You know that wills and trusts are both valuable estate planning tools, but once is the difference? Do you need them both?
A will is a blueprint of what you want to happen after your death. If you have minor children, the will is where you will name their guardian. You can express your funeral wishes. It’s also the place where you can tell your executor who you’d like to inherit everything from your home to your coin collection and whom you’d like to care for your beloved cat.
A trust can take different forms.
- A revocable living trust is the most common type. You create the trust and move your larger-valued property into it – your house, for instance. You maintain control of the trust while you’re alive. You can change the trust and add or withdraw property.

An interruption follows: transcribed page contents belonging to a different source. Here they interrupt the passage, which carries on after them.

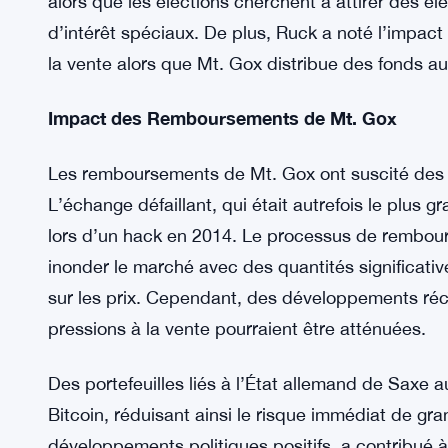
au marché. Le choix de Trump de nommer le séna
pour 2024 a encore alimenté l’optimisme. Vance e
cryptomonnaies et détenait jusqu’à 250 000 $ d
Nick Ruck, responsable de la croissance chez Bit
l’évolution du sentiment. Il a souligné qu’un ch
pourrait conduire à des politiques plus favorables
alors que les élections cherchent à attirer des é
d’intérêt spéciaux. De plus, Ruck a noté l’impact
la vente alors que Mt. Gox distribue des fonds au
Impact des Remboursements de Mt. Gox
Les remboursements de Mt. Gox ont suscité des i
L’échange défaillant, qui était autrefois le plus
lors d’un hack en 2014. Le processus de rembour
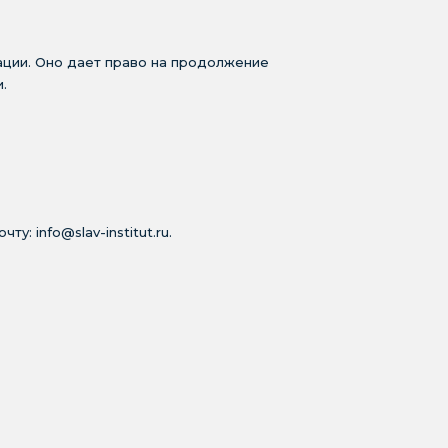
ации. Оно дает право на продолжение
.
у: info@slav-institut.ru.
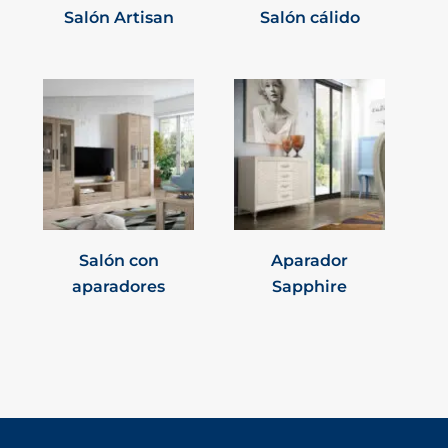
Salón Artisan
Salón cálido
Salón con
Aparador
aparadores
Sapphire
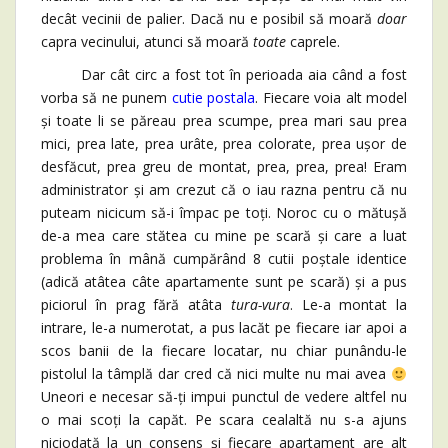
decât vecinii de palier. Dacă nu e posibil să moară
doar
capra vecinului, atunci să moară
toate
caprele.
Dar cât circ a fost tot în perioada aia când a fost
vorba să ne punem
cutie postala
. Fiecare voia alt model
și toate li se păreau prea scumpe, prea mari sau prea
mici, prea late, prea urâte, prea colorate, prea ușor de
desfăcut, prea greu de montat, prea, prea, prea! Eram
administrator și am crezut că o iau razna pentru că nu
puteam nicicum să-i împac pe toți. Noroc cu o mătușă
de-a mea care stătea cu mine pe scară și care a luat
problema în mână cumpărând 8 cutii poștale identice
(adică atâtea câte apartamente sunt pe scară) și a pus
piciorul în prag fără atâta
tura-vura
. Le-a montat la
intrare, le-a numerotat, a pus lacăt pe fiecare iar apoi a
scos banii de la fiecare locatar, nu chiar punându-le
pistolul la tâmplă dar cred că nici multe nu mai avea
Uneori e necesar să-ți impui punctul de vedere altfel nu
o mai scoți la capăt. Pe scara cealaltă nu s-a ajuns
niciodată la un consens și fiecare apartament are alt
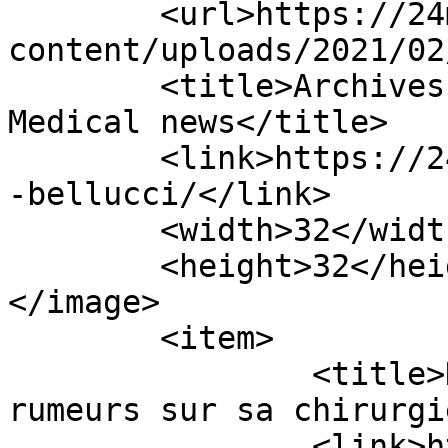
	<url>https://24medicalnews.com/wp-
content/uploads/2021/02
	<title>Archives des monica bellucci - 
Medical news</title>

	<link>https://24medicalnews.com/tag/monica
-bellucci/</link>

	<width>32</width>

	<height>32</height>

</image> 

	<item>

		<title>Deva Cassel dément les 
rumeurs sur sa chirurgi
		<link>https://24medicalnews.com/de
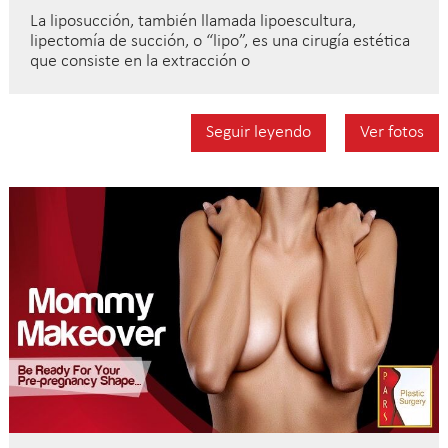
La liposucción, también llamada lipoescultura,
lipectomía de succión, o “lipo”, es una cirugía estética
que consiste en la extracción o
Seguir leyendo
Ver fotos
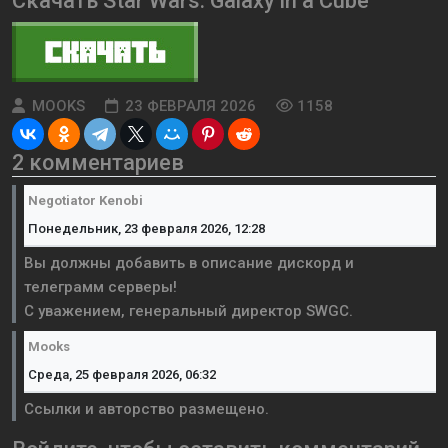
Скачать Star Wars: Galaxy in a Cube
MOOKS
23 ФЕВРАЛЯ 2026
1158
2 комментариев
Negotiator Kenobi
Понедельник, 23 февраля 2026, 12:28
Вы должны добавить в описание дискорд и
телеграмм серверы!
С уважением, генеральный директор SWGC.
Mooks
Среда, 25 февраля 2026, 06:32
Ссылки и авторство размещено.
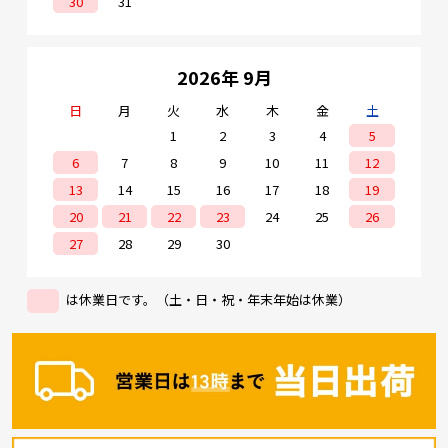
30
31
2026年 9月
日
月
火
水
木
金
土
1
2
3
4
5
6
7
8
9
10
11
12
13
14
15
16
17
18
19
20
21
22
23
24
25
26
27
28
29
30
は休業日です。（土・日・祝・年末年始は休業）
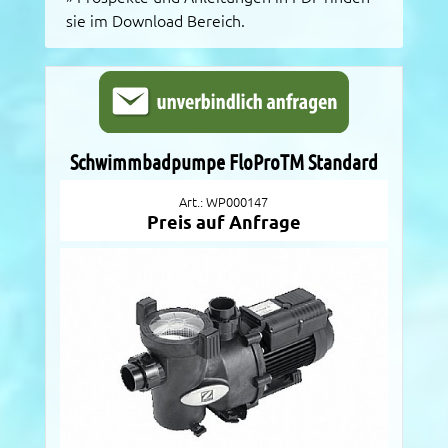
sie im Download Bereich.
Schwimmbadpumpe FloProTM Standard
Art.: WP000147
Preis auf Anfrage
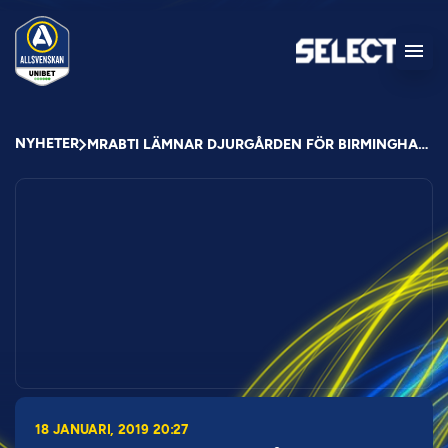
NYHETER
MRABTI LÄMNAR DJURGÅRDEN FÖR BIRMINGHAM CITY
18 JANUARI, 2019 20:27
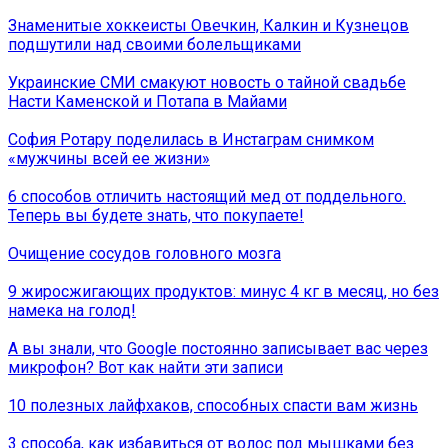
Знаменитые хоккеисты Овечкин, Калкин и Кузнецов
подшутили над своими болельщиками
Украинские СМИ смакуют новость о тайной свадьбе
Насти Каменской и Потапа в Майами
София Ротару поделилась в Инстаграм снимком
«мужчины всей ее жизни»
6 способов отличить настоящий мед от поддельного.
Теперь вы будете знать, что покупаете!
Очищение сосудов головного мозга
9 жиросжигающих продуктов: минус 4 кг в месяц, но без
намека на голод!
А вы знали, что Google постоянно записывает вас через
микрофон? Вот как найти эти записи
10 полезных лайфхаков, способных спасти вам жизнь
3 способа, как избавиться от волос под мышками без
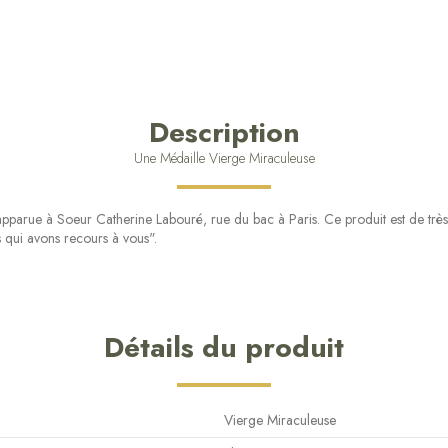
Description
Une Médaille Vierge Miraculeuse
parue à Soeur Catherine Labouré, rue du bac à Paris. Ce produit est de très bel
 qui avons recours à vous".
Détails du produit
Vierge Miraculeuse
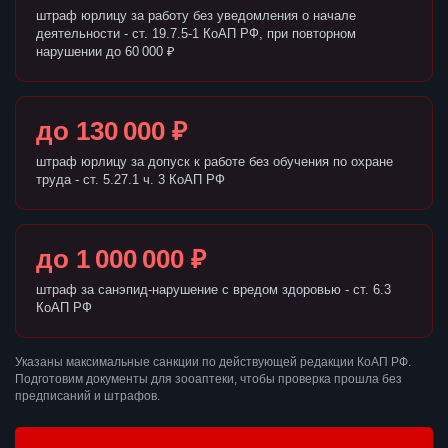
штраф юрлицу за работу без уведомления о начале
деятельности - ст. 19.7.5-1 КоАП РФ, при повторном
нарушении до 60 000 ₽
до 130 000 ₽
штраф юрлицу за допуск к работе без обучения по охране
труда - ст. 5.27.1 ч. 3 КоАП РФ
до 1 000 000 ₽
штраф за санэпид-нарушение с вредом здоровью - ст. 6.3
КоАП РФ
Указаны максимальные санкции по действующей редакции КоАП РФ.
Подготовим документы для зооаптеки, чтобы проверка прошла без
предписаний и штрафов.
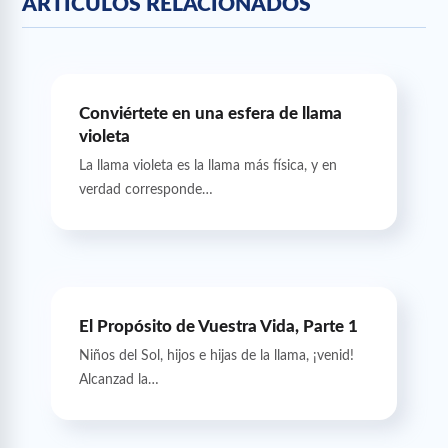
ARTÍCULOS RELACIONADOS
Conviértete en una esfera de llama
violeta
La llama violeta es la llama más física, y en
verdad corresponde…
El Propósito de Vuestra Vida, Parte 1
Niños del Sol, hijos e hijas de la llama, ¡venid!
Alcanzad la…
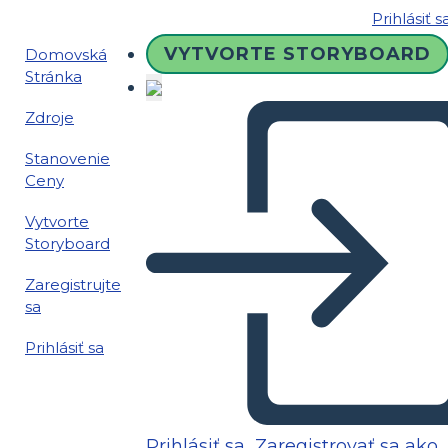
Prihlásiť s
VYTVORTE STORYBOARD
Domovská
Stránka
Zdroje
Stanovenie
Ceny
Vytvorte
Storyboard
Zaregistrujte
sa
Prihlásiť sa
Prihlásiť sa
Zaregistrovať sa ako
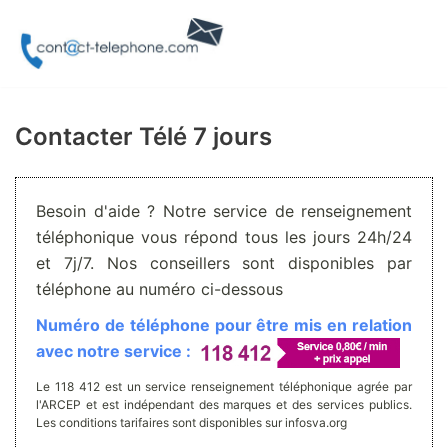
Aller
au
contenu
Contacter Télé 7 jours
Besoin d'aide ? Notre service de renseignement
téléphonique vous répond tous les jours 24h/24
et 7j/7. Nos conseillers sont disponibles par
téléphone au numéro ci-dessous
Numéro de téléphone pour être mis en relation
avec notre service :
Le 118 412 est un service renseignement téléphonique agrée par
l'ARCEP et est indépendant des marques et des services publics.
Les conditions tarifaires sont disponibles sur infosva.org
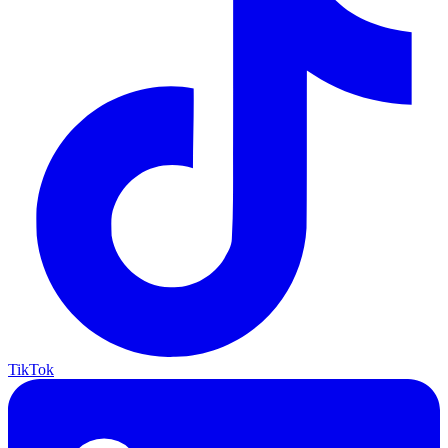
TikTok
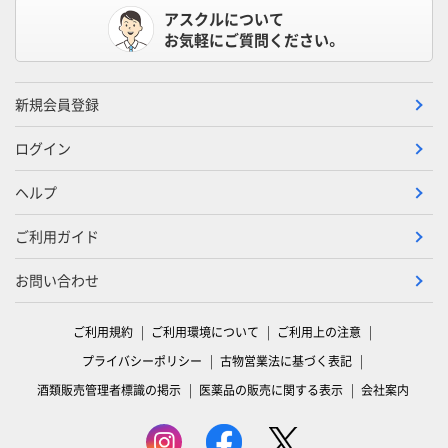
アスクルについて
お気軽にご質問ください。
新規会員登録
ログイン
ヘルプ
ご利用ガイド
お問い合わせ
ご利用規約
ご利用環境について
ご利用上の注意
プライバシーポリシー
古物営業法に基づく表記
酒類販売管理者標識の掲示
医薬品の販売に関する表示
会社案内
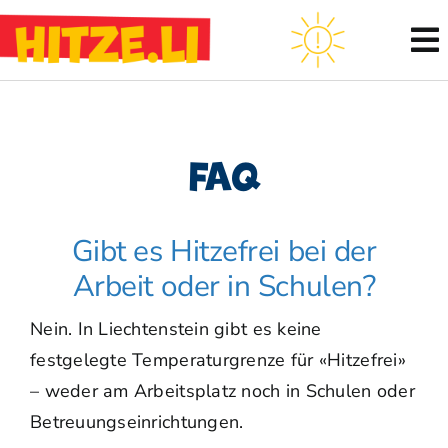
Zum
Inhalt
springen
FAQ
Gibt es Hitzefrei bei der
Arbeit oder in Schulen?
Nein. In Liechtenstein gibt es keine
festgelegte Temperaturgrenze für «Hitzefrei»
– weder am Arbeitsplatz noch in Schulen oder
Betreuungseinrichtungen.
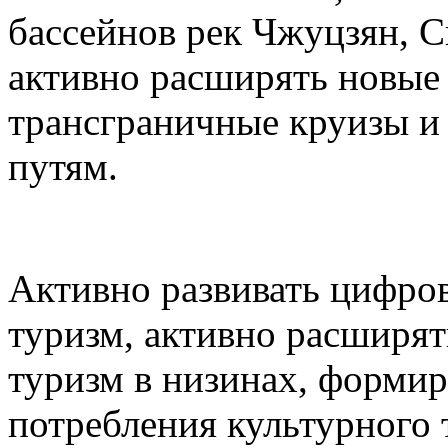
бассейнов рек Чжуцзян, С
активно расширять новые 
трансграничные круизы и
путям.
Активно развивать цифро
туризм, активно расширят
туризм в низинах, формир
потребления культурного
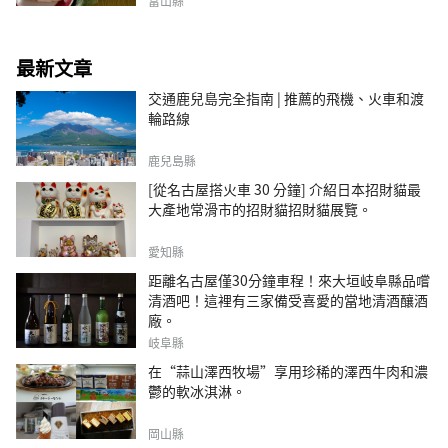
富山縣
最新文章
交通鹿兒島完全指南 | 推薦的飛機、火車和渡
輪路線
鹿兒島縣
[從名古屋搭火車 30 分鐘] 介紹日本招財貓最
大產地常滑市的招財貓招財貓展覽。
愛知縣
距離名古屋僅30分鐘車程！來大垣岐阜縣品嚐
清酒吧！這裡有三家備受喜愛的當地清酒釀酒
廠。
岐阜縣
在“蒜山澤西牧場”享用珍稀的澤西牛肉和濃
鬱的軟冰淇淋。
岡山縣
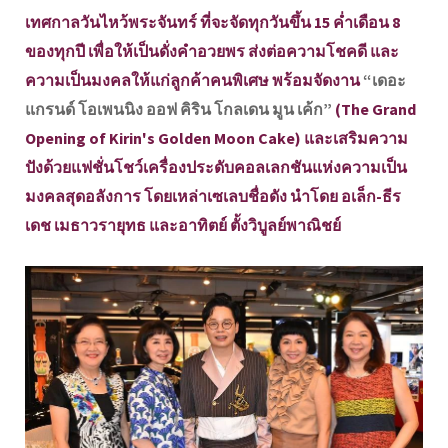
เทศกาลวันไหว้พระจันทร์ ที่จะจัดทุกวันขึ้น 15 ค่ำเดือน 8
ของทุกปี เพื่อให้เป็นดั่งคำอวยพร ส่งต่อความโชคดี และ
ความเป็นมงคลให้แก่ลูกค้าคนพิเศษ พร้อมจัดงาน
“เดอะ
แกรนด์ โอเพนนิง ออฟ คิริน โกลเดน มูน เค้ก”
(The Grand
Opening of Kirin's Golden Moon Cake) และเสริมความ
ปังด้วยแฟชั่นโชว์เครื่องประดับคอลเลกชันแห่งความเป็น
มงคลสุดอลังการ โดยเหล่าเซเลบชื่อดัง นำโดย อเล็ก-ธีร
เดช เมธาวรายุทธ และอาทิตย์ ตั้งวิบูลย์พาณิชย์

- An irrevocable living trust is just that — irrevocable. Once you put property into it, you place it in the control of a trustee. This can be a wise move for people with significant wealth and assets because it has a positive effect on taxes.
- A testamentary trust is part of your will. It takes effect upon your death.
Wills are part of the public record and could require probate through the court system before any assets can change hands. Property covered under either revocable or irrevocable trusts doesn’t need to go through probate, and the contents are kept private.
This is just a primer on wills and trusts. You could need both, but the only way to know for certain is to consult with an experienced estate planning attorney to discuss the specifics of your situation. Once your plan is created, you will be relieved to know that you have done what you needed to do to care of your family.